● What you are asked to do
Reproduce every record below exactly as written, leaving out any pictures.

● Entries supplied
━━━━━━━━
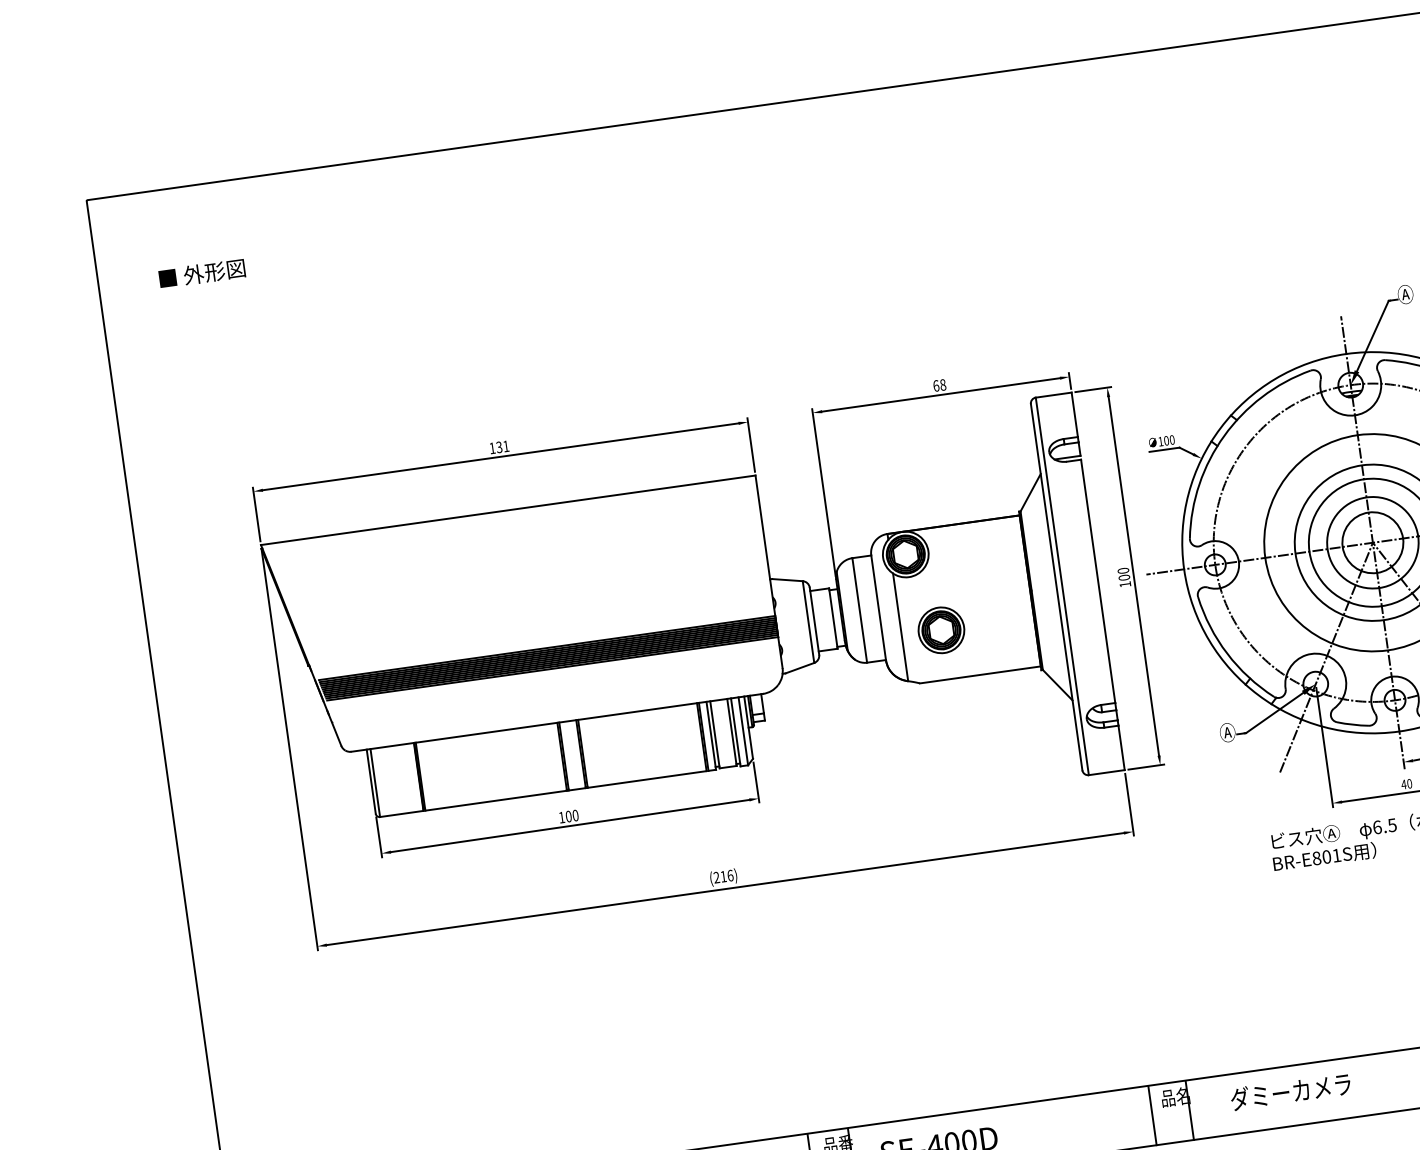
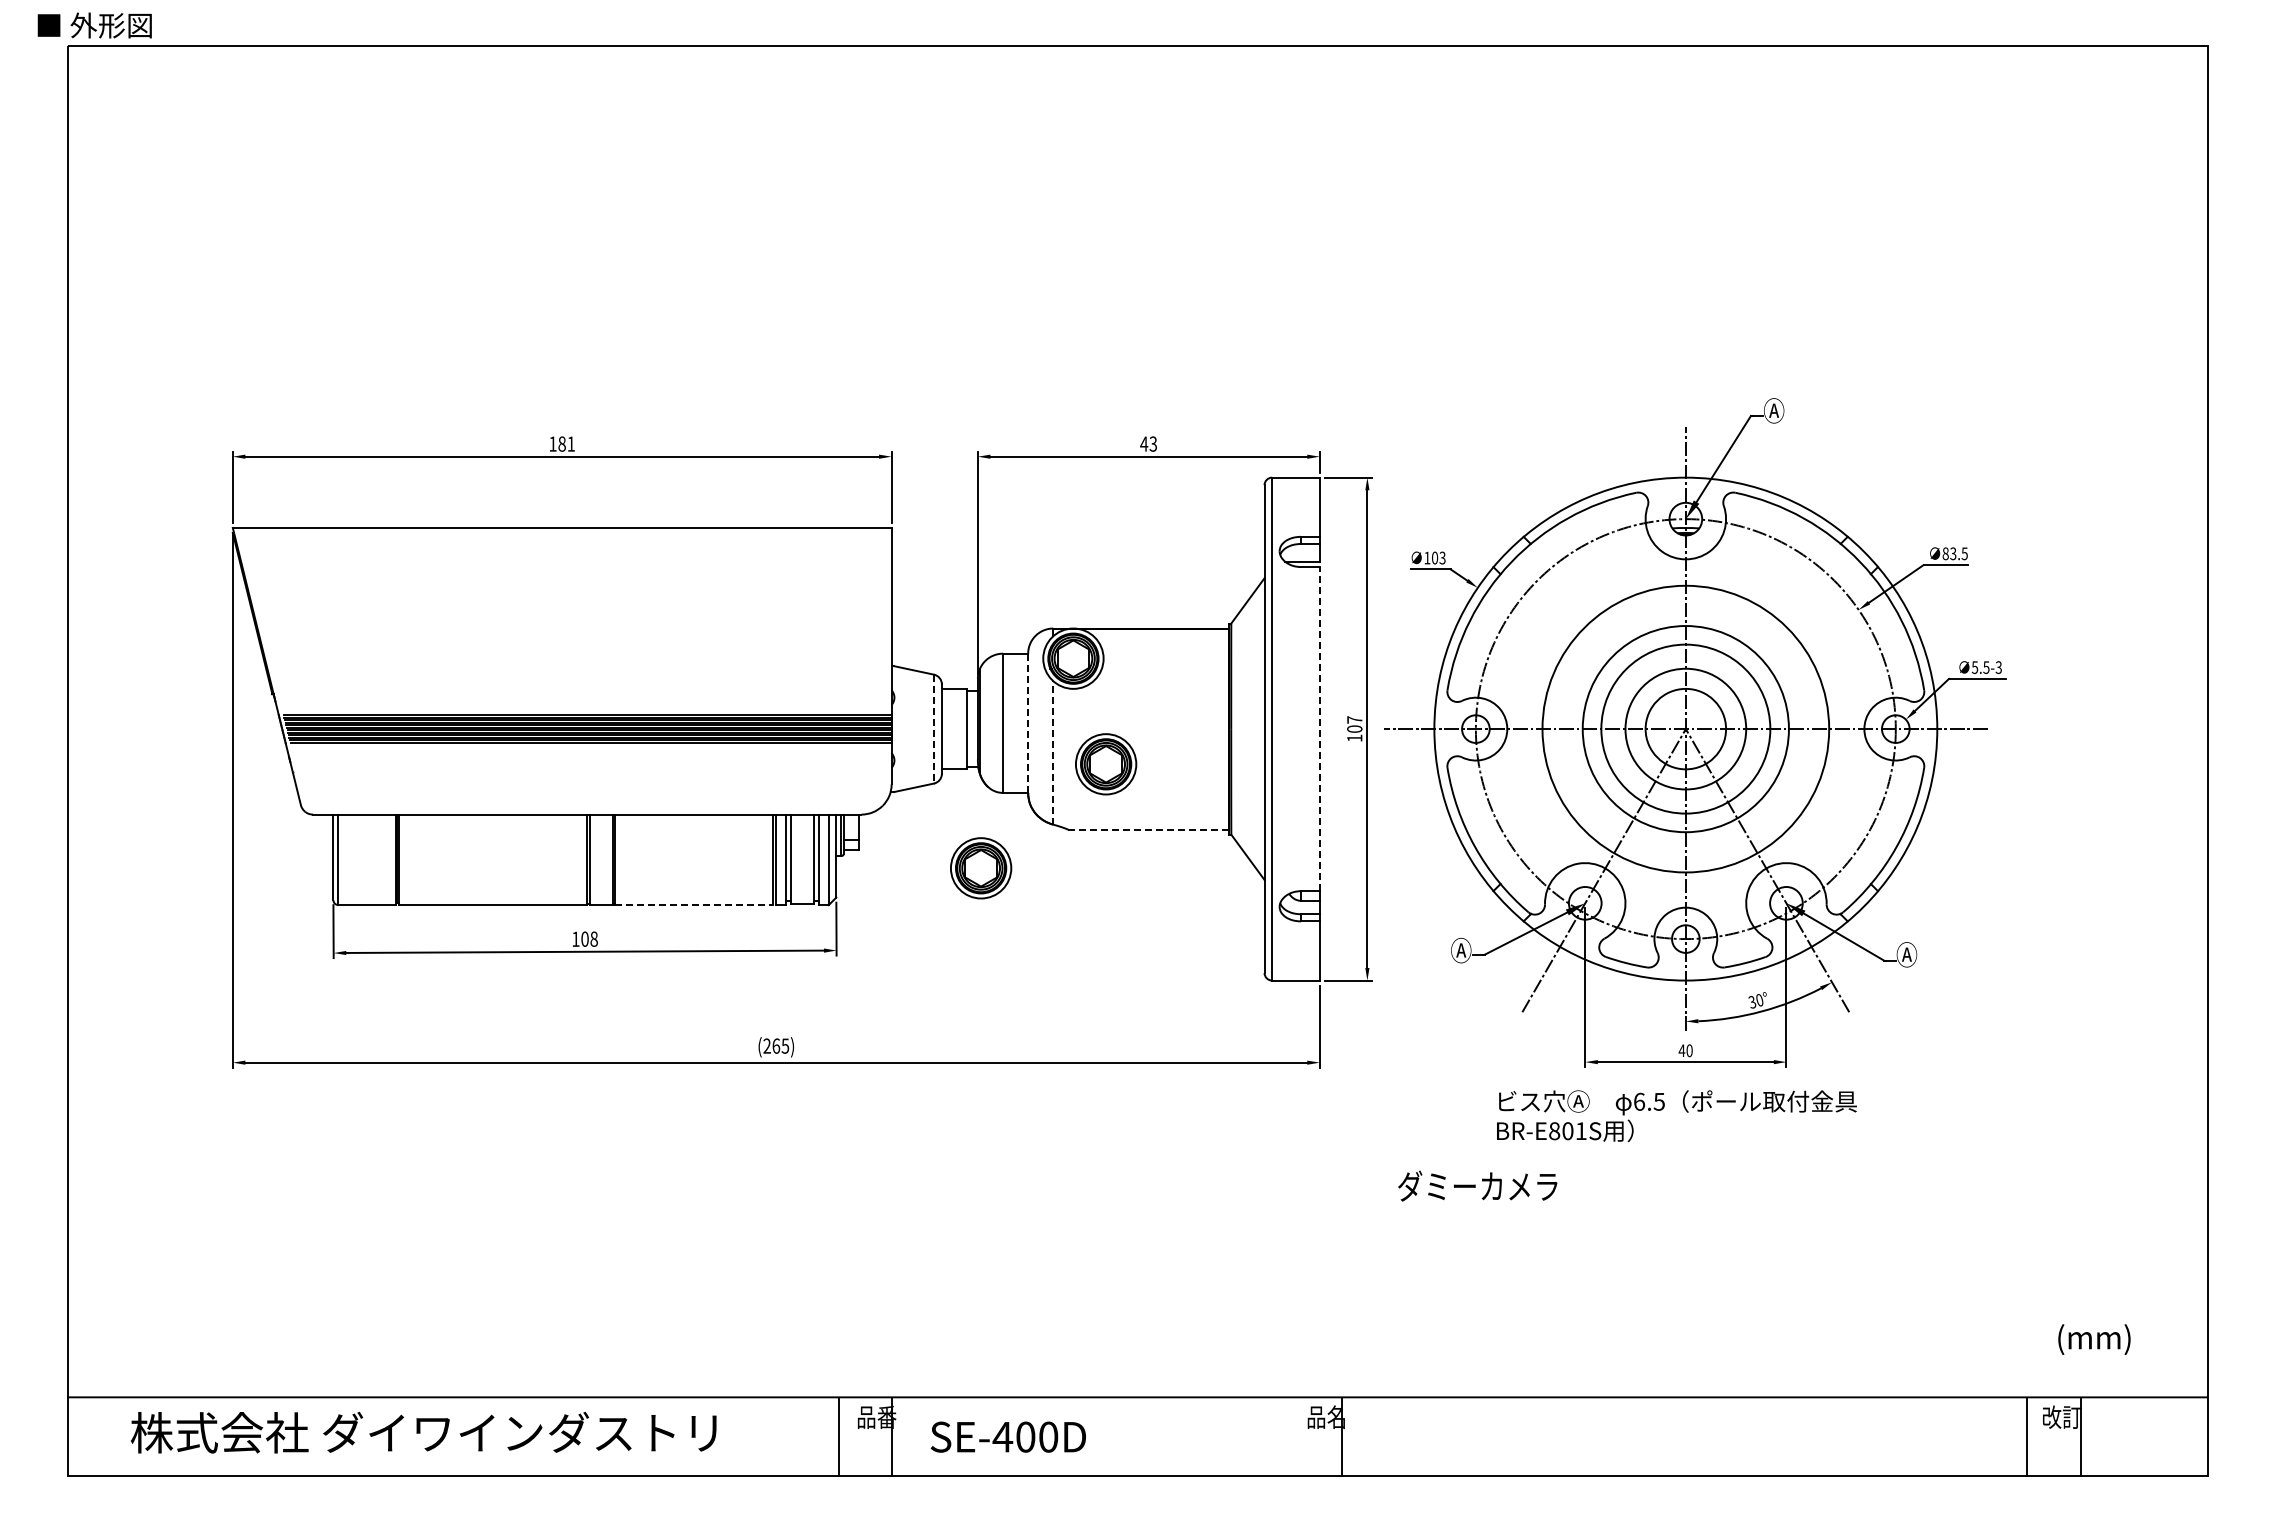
text: (201, 273) -> (94, 25), moved
text: (939, 385) -> (1148, 443), 68 -> 43
text: (1172, 439) -> (1442, 557), 100 -> 103
text: (498, 446) -> (561, 443), 131 -> 181
text: (1123, 570) -> (1354, 719), 100 -> 107
line: (1097, 580) -> (1319, 728), solid -> dashed
line: (878, 607) -> (1028, 723), solid -> dashed
line: (808, 622) -> (933, 729), solid -> dashed
line: (900, 627) -> (1053, 752), solid -> dashed
line: (980, 674) -> (1148, 829), solid -> dashed
part: (858, 721) -> (981, 868), added
line: (647, 779) -> (694, 905), solid -> dashed
text: (575, 815) -> (593, 939), 100 -> 108
text: (726, 875) -> (780, 1045), (216) -> (265)
text: (1290, 1091) -> (1477, 1185), moved
line: (1152, 1115) -> (1292, 1437), removed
━━━━━━━━
● Solution to this problem
text: (201, 273) -> (94, 25), moved
text: (939, 385) -> (1148, 443), 68 -> 43
text: (1172, 439) -> (1442, 557), 100 -> 103
text: (498, 446) -> (561, 443), 131 -> 181
text: (1123, 570) -> (1354, 719), 100 -> 107
line: (1097, 580) -> (1319, 728), solid -> dashed
line: (878, 607) -> (1028, 723), solid -> dashed
line: (808, 622) -> (933, 729), solid -> dashed
line: (900, 627) -> (1053, 752), solid -> dashed
line: (980, 674) -> (1148, 829), solid -> dashed
part: (858, 721) -> (981, 868), added
line: (647, 779) -> (694, 905), solid -> dashed
text: (575, 815) -> (593, 939), 100 -> 108
text: (726, 875) -> (780, 1045), (216) -> (265)
text: (1290, 1091) -> (1477, 1185), moved
line: (1152, 1115) -> (1292, 1437), removed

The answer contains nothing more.